#### [TASK REQUIREMENTS]
Return the first line of the listing below and all the lines after it through the one containing "exposure_s: 1/125", exactly, without pictures.

#####

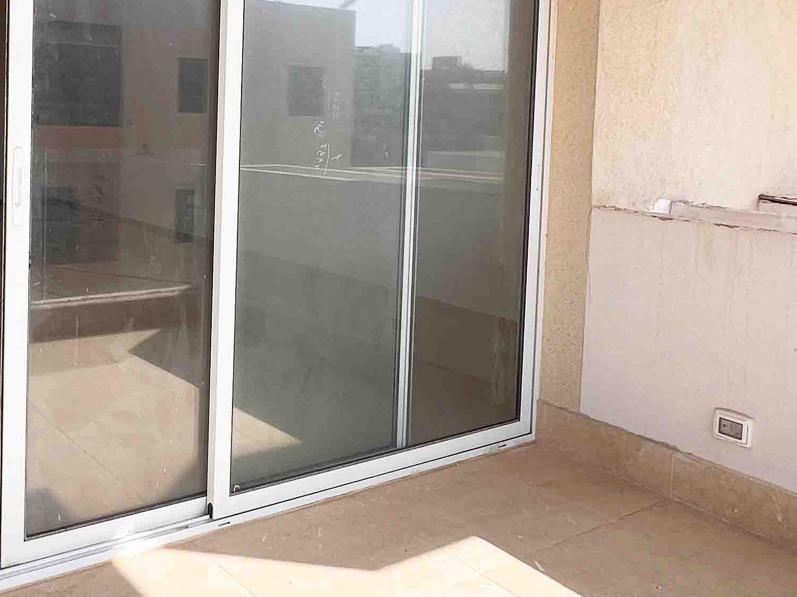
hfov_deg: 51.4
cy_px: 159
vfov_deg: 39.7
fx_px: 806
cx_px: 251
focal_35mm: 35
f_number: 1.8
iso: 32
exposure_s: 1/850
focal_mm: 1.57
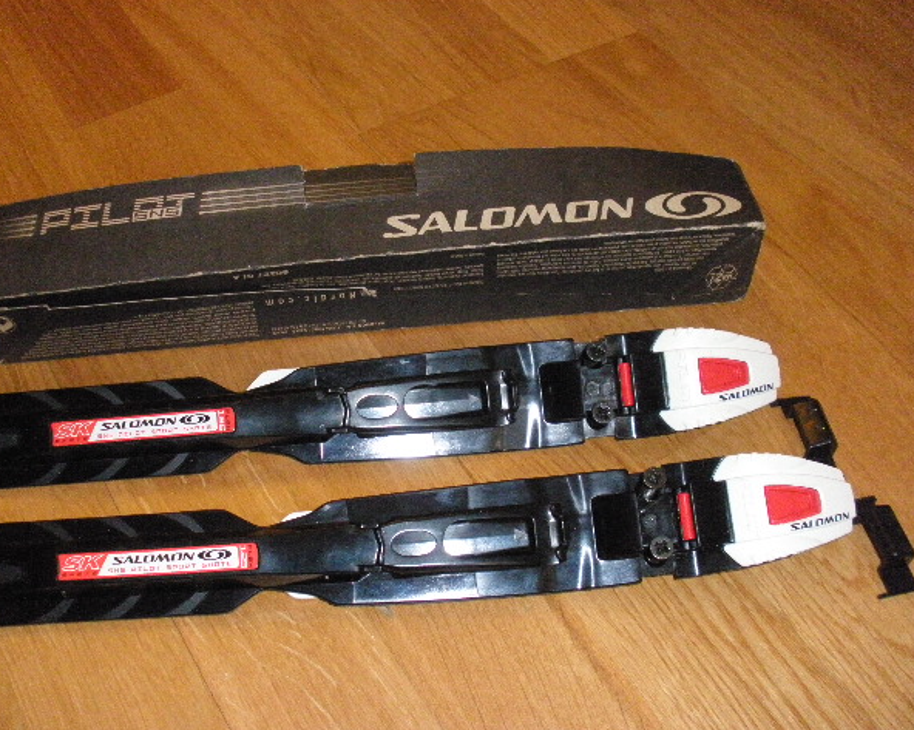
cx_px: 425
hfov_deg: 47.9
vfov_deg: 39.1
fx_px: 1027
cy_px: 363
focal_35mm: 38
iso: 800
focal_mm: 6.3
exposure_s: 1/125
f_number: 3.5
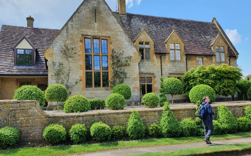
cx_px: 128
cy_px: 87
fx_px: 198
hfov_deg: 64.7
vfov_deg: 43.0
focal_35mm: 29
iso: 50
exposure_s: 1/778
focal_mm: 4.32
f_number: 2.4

#####

#### [WRITTEN SOLUTION]
hfov_deg: 51.4
cy_px: 159
vfov_deg: 39.7
fx_px: 806
cx_px: 251
focal_35mm: 35
f_number: 1.8
iso: 32
exposure_s: 1/850
focal_mm: 1.57
cx_px: 425
hfov_deg: 47.9
vfov_deg: 39.1
fx_px: 1027
cy_px: 363
focal_35mm: 38
iso: 800
focal_mm: 6.3
exposure_s: 1/125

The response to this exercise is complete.